Client-reported or less-verified claims
  • Tasks span too many screens or steps when information architecture requires more screen or step boundaries than the task warrants.
  • The most common mechanism is information architecture following system modules and entities rather than user task structure.
  • Multi-location information collection forces users to gather information from separate system locations and synthesise it manually.
  • WCO reported a 78% reduction in training costs and a 20% increase in platform use after the redesign; the 78% figure was based on reduced training hours.
Limitations
  • The page describes a structural workflow failure and does not provide a universal numeric threshold for acceptable screen or step count.
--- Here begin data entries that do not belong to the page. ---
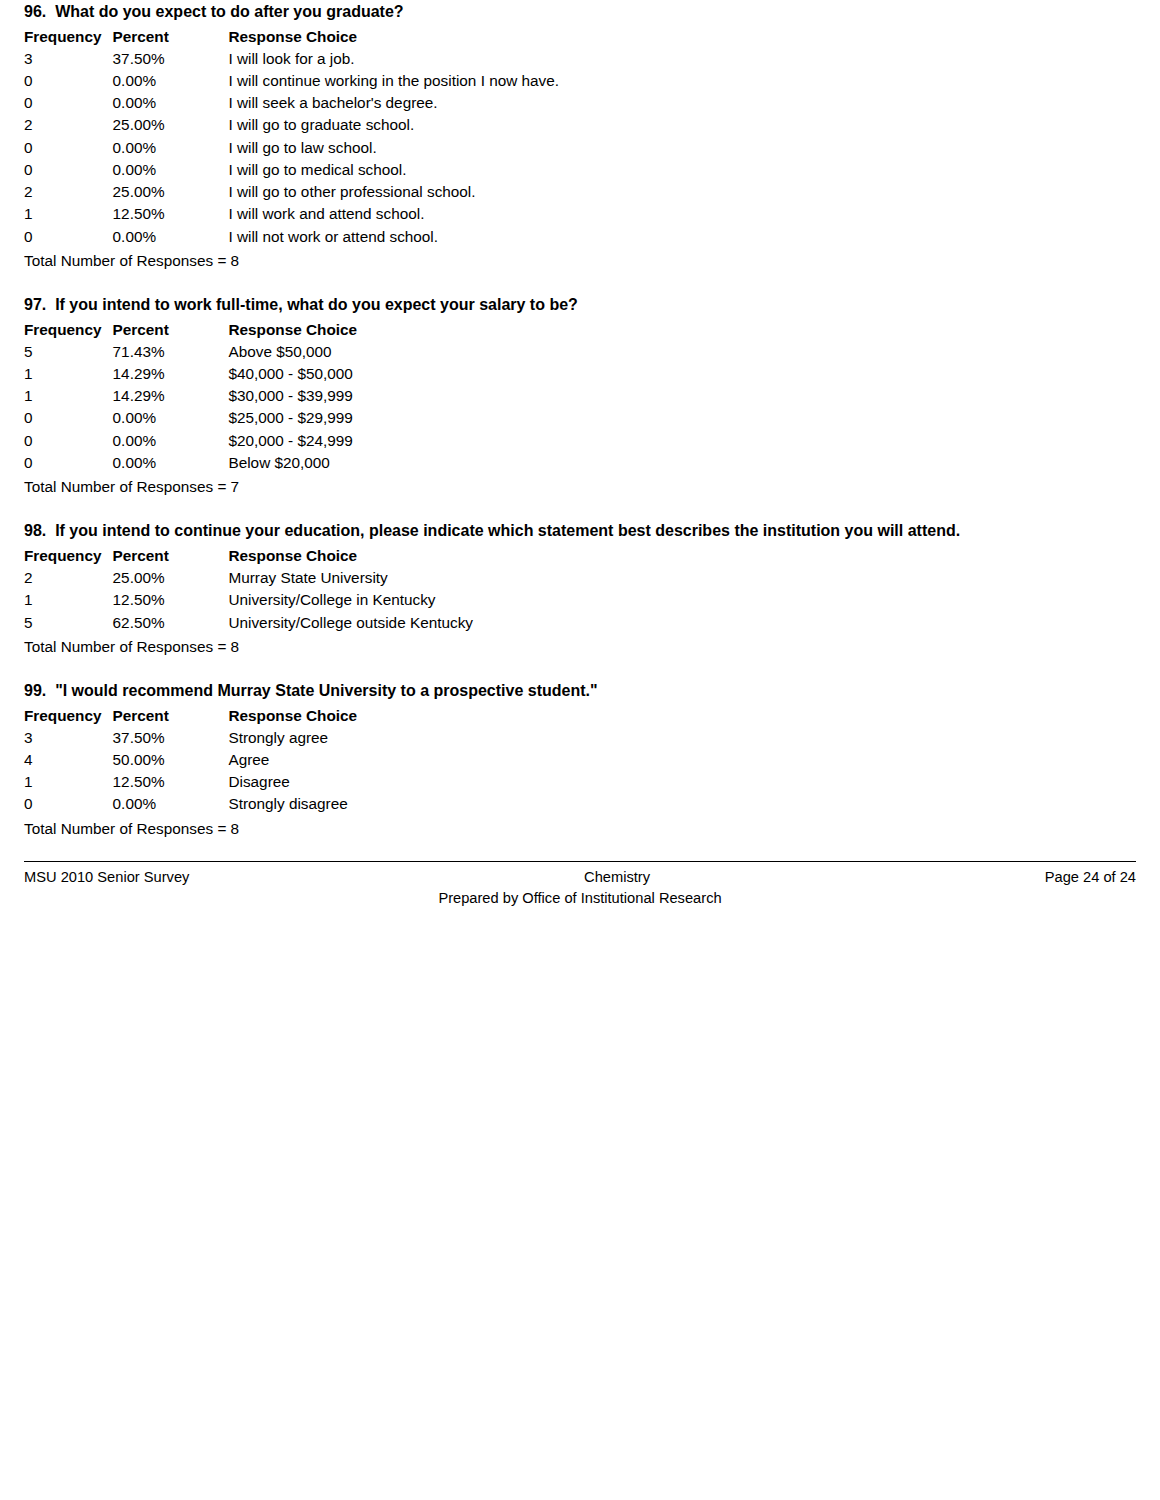96. What do you expect to do after you graduate?
| Frequency | Percent | Response Choice |
| --- | --- | --- |
| 3 | 37.50% | I will look for a job. |
| 0 | 0.00% | I will continue working in the position I now have. |
| 0 | 0.00% | I will seek a bachelor's degree. |
| 2 | 25.00% | I will go to graduate school. |
| 0 | 0.00% | I will go to law school. |
| 0 | 0.00% | I will go to medical school. |
| 2 | 25.00% | I will go to other professional school. |
| 1 | 12.50% | I will work and attend school. |
| 0 | 0.00% | I will not work or attend school. |
Total Number of Responses = 8
97. If you intend to work full-time, what do you expect your salary to be?
| Frequency | Percent | Response Choice |
| --- | --- | --- |
| 5 | 71.43% | Above $50,000 |
| 1 | 14.29% | $40,000 - $50,000 |
| 1 | 14.29% | $30,000 - $39,999 |
| 0 | 0.00% | $25,000 - $29,999 |
| 0 | 0.00% | $20,000 - $24,999 |
| 0 | 0.00% | Below $20,000 |
Total Number of Responses = 7
98. If you intend to continue your education, please indicate which statement best describes the institution you will attend.
| Frequency | Percent | Response Choice |
| --- | --- | --- |
| 2 | 25.00% | Murray State University |
| 1 | 12.50% | University/College in Kentucky |
| 5 | 62.50% | University/College outside Kentucky |
Total Number of Responses = 8
99. "I would recommend Murray State University to a prospective student."
| Frequency | Percent | Response Choice |
| --- | --- | --- |
| 3 | 37.50% | Strongly agree |
| 4 | 50.00% | Agree |
| 1 | 12.50% | Disagree |
| 0 | 0.00% | Strongly disagree |
Total Number of Responses = 8
MSU 2010 Senior Survey
Chemistry
Page 24 of 24
Prepared by Office of Institutional Research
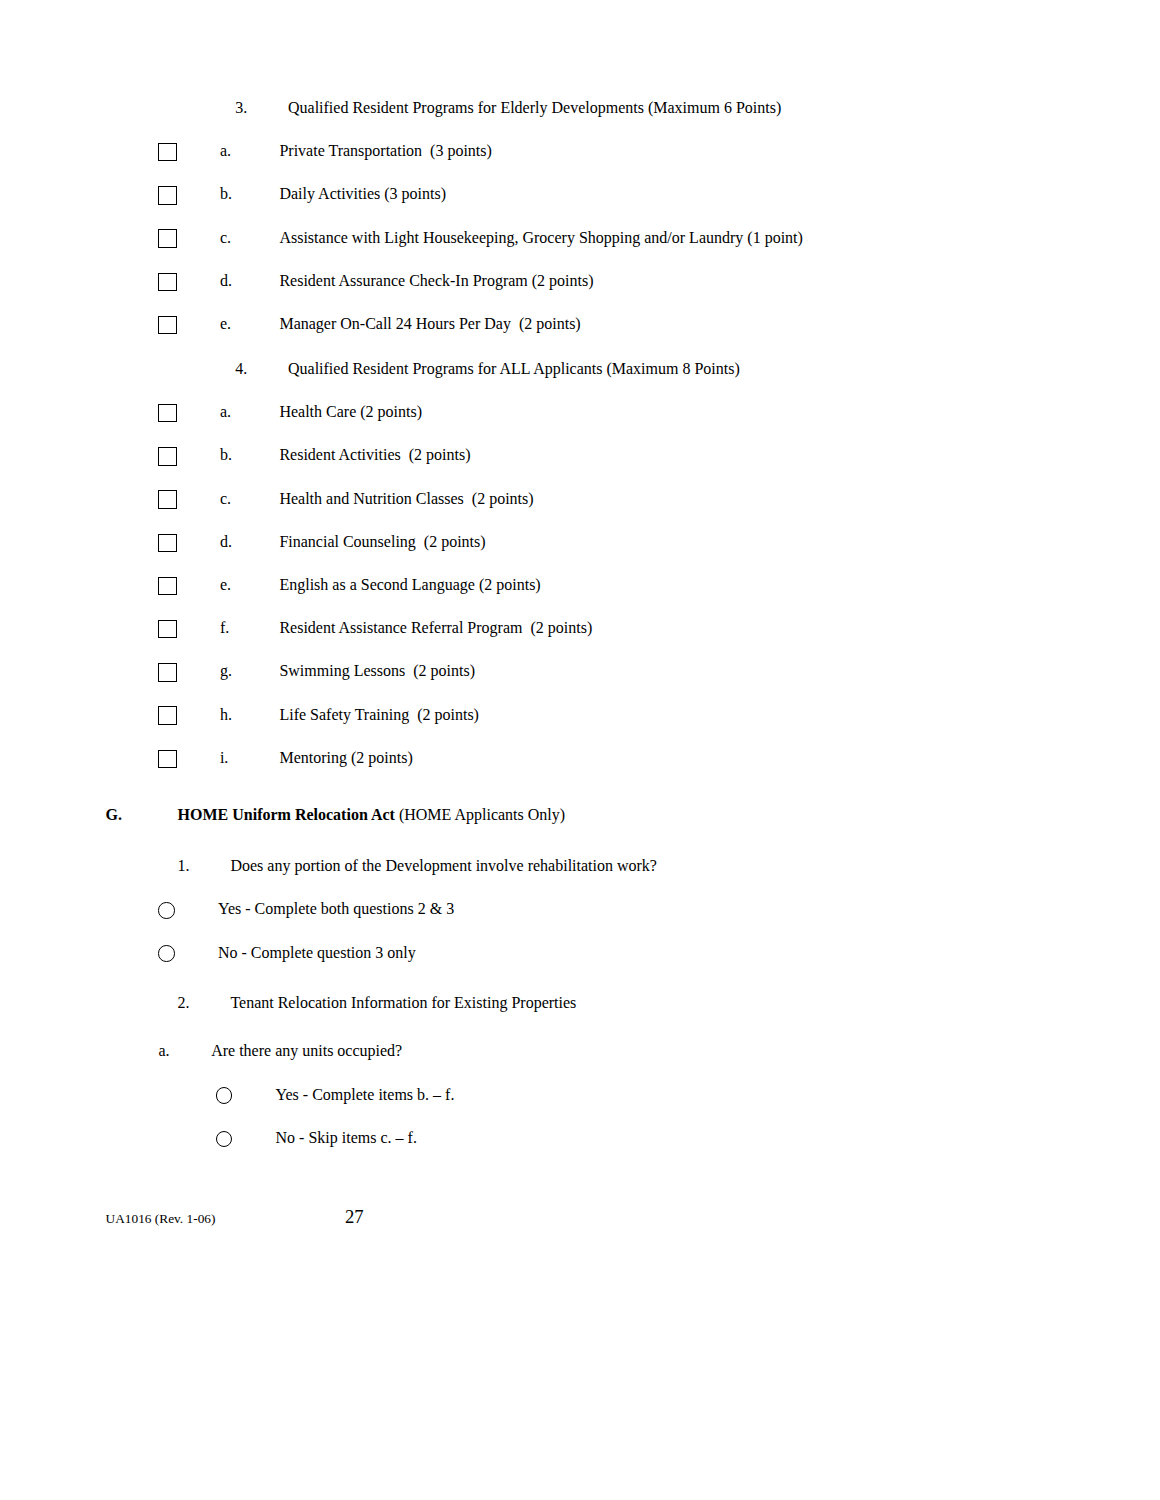3. Qualified Resident Programs for Elderly Developments (Maximum 6 Points)
a. Private Transportation (3 points)
b. Daily Activities (3 points)
c. Assistance with Light Housekeeping, Grocery Shopping and/or Laundry (1 point)
d. Resident Assurance Check-In Program (2 points)
e. Manager On-Call 24 Hours Per Day (2 points)
4. Qualified Resident Programs for ALL Applicants (Maximum 8 Points)
a. Health Care (2 points)
b. Resident Activities (2 points)
c. Health and Nutrition Classes (2 points)
d. Financial Counseling (2 points)
e. English as a Second Language (2 points)
f. Resident Assistance Referral Program (2 points)
g. Swimming Lessons (2 points)
h. Life Safety Training (2 points)
i. Mentoring (2 points)
G. HOME Uniform Relocation Act (HOME Applicants Only)
1. Does any portion of the Development involve rehabilitation work?
Yes - Complete both questions 2 & 3
No - Complete question 3 only
2. Tenant Relocation Information for Existing Properties
a. Are there any units occupied?
Yes - Complete items b. – f.
No - Skip items c. – f.
UA1016 (Rev. 1-06) 27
  • WCO's 78% training-cost reduction and 20% platform-use increase are client-reported outcomes, not independently verified outcomes in the available evidence.
  • The WCO usability testing finding is described as observed faster and less error-prone workflows, not as measured task-time figures.
  • The IDEXX Animana evidence identifies structural workflow properties across the field programme but does not provide a quantified time-saving outcome.
  • The Elsner Cala Touch KNX evidence states that navigation and temperature comprehension met requirements in a 12-subject formal usability test, but does not provide detailed task-time figures in the available evidence.